Mix thoroughly until all ingredients are evenly distributed and the butter takes on a pale yellow hue from the cheese and paprika.

This creates your flavor base that will coat and infuse the corn as it roasts.

Step 2: Prepare Corn and Preheat Oven

  • 8 ears corn

While preparing the butter mix, preheat your oven to 425°F and line a large baking sheet with parchment paper or foil for easy cleanup.

Pat the shucked and cleaned corn dry with paper towels—this helps the butter mixture adhere better and promotes even browning.

Arrange the corn in a single layer on the prepared pan.

Step 3: Coat Corn with Seasoned Butter and Roast

  • seasoned butter mixture from Step 1
  • prepared corn from Step 2

Using a pastry brush or the back of a spoon, generously coat each ear of corn with the seasoned butter mixture from Step 1, making sure to cover all sides.

I like to rotate the corn as I coat it to ensure the butter gets into all the nooks and crannies.

Place the coated corn in the preheated oven and roast for 25 minutes, rotating the pan halfway through to promote even cooking and light charring on all sides.

Step 4: Finish with Fresh Cheese, Chives, and Lemon

  • 1/2 cup parmesan
  • 2 tablespoons chives
  • 1 teaspoon fresh lemon juice

Remove the roasted corn from the oven—the kernels should be tender and lightly caramelized at the edges.

While still hot, immediately top each ear with a generous sprinkle of the freshly grated parmesan cheese (the heat will help it melt slightly) and distribute the snipped chives evenly.

Finish with a light drizzle of fresh lemon juice across all the ears—the acidity brightens the rich, savory flavors.

Serve immediately while the corn is hot and the cheese is still melting.

corn on the cob with parmesan cheese

Easy Corn on the Cob with Parmesan Cheese

Delicious Easy Corn on the Cob with Parmesan Cheese recipe with step-by-step instructions.
Prep Time 15 minutes
Cook Time 25 minutes
Total Time 40 minutes
Servings 8 ears of corn
Calories 1750 kcal

Ingredients
  

For the corn

  • 8 ears corn (shucked and cleaned of all silk)
  • 6 tablespoons unsalted butter (softened)
  • 1/2 cup parmesan cheese
  • 1 1/4 teaspoons garlic powder
  • 1 1/4 teaspoons salt
  • 1 teaspoon black pepper
  • 1/2 teaspoon smoked paprika

For the topping

  • 1/2 cup parmesan (freshly grated for better melting)
  • 2 tablespoons chives (finely snipped into 1/8-inch pieces)
  • 1 teaspoon fresh lemon juice (for drizzling)

Instructions
 

  • In a small bowl, combine the softened butter with 1/2 cup of the parmesan cheese, garlic powder, salt, black pepper, and smoked paprika.

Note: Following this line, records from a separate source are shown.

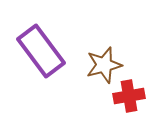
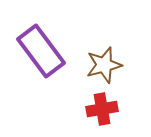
red cross: moved 27 px left, 13 px down
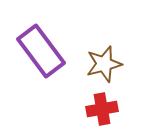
brown star: moved 1 px up
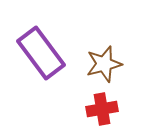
purple rectangle: moved 2 px down
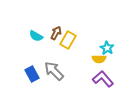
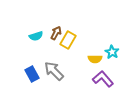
cyan semicircle: rotated 48 degrees counterclockwise
cyan star: moved 5 px right, 4 px down
yellow semicircle: moved 4 px left
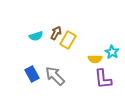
gray arrow: moved 1 px right, 5 px down
purple L-shape: rotated 145 degrees counterclockwise
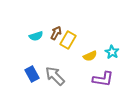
yellow semicircle: moved 5 px left, 3 px up; rotated 24 degrees counterclockwise
purple L-shape: rotated 75 degrees counterclockwise
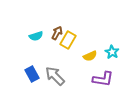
brown arrow: moved 1 px right
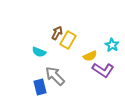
cyan semicircle: moved 3 px right, 16 px down; rotated 40 degrees clockwise
cyan star: moved 7 px up
blue rectangle: moved 8 px right, 13 px down; rotated 14 degrees clockwise
purple L-shape: moved 9 px up; rotated 25 degrees clockwise
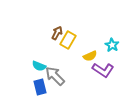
cyan semicircle: moved 14 px down
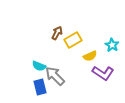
yellow rectangle: moved 5 px right; rotated 30 degrees clockwise
purple L-shape: moved 3 px down
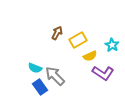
yellow rectangle: moved 5 px right
cyan semicircle: moved 4 px left, 2 px down
blue rectangle: rotated 21 degrees counterclockwise
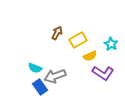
cyan star: moved 1 px left, 1 px up
gray arrow: rotated 65 degrees counterclockwise
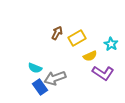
yellow rectangle: moved 1 px left, 2 px up
gray arrow: moved 2 px down
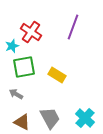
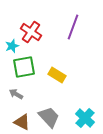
gray trapezoid: moved 1 px left, 1 px up; rotated 15 degrees counterclockwise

Mix thoroughly until all ingredients are evenly distributed and the butter takes on a pale yellow hue from the cheese and paprika. This creates your flavor base that will coat and infuse the corn as it roasts.
  • While preparing the butter mix, preheat your oven to 425°F and line a large baking sheet with parchment paper or foil for easy cleanup. Pat the shucked and cleaned corn dry with paper towels—this helps the butter mixture adhere better and promotes even browning. Arrange the corn in a single layer on the prepared pan.
  • Using a pastry brush or the back of a spoon, generously coat each ear of corn with the seasoned butter mixture from Step 1, making sure to cover all sides. I like to rotate the corn as I coat it to ensure the butter gets into all the nooks and crannies. Place the coated corn in the preheated oven and roast for 25 minutes, rotating the pan halfway through to promote even cooking and light charring on all sides.
  • Remove the roasted corn from the oven—the kernels should be tender and lightly caramelized at the edges. While still hot, immediately top each ear with a generous sprinkle of the freshly grated parmesan cheese (the heat will help it melt slightly) and distribute the snipped chives evenly. Finish with a light drizzle of fresh lemon juice across all the ears—the acidity brightens the rich, savory flavors. Serve immediately while the corn is hot and the cheese is still melting.

Disclaimer

Our editors have used AI to create or enhance parts of this article. All content has been fact-checked by our team to ensure accuracy.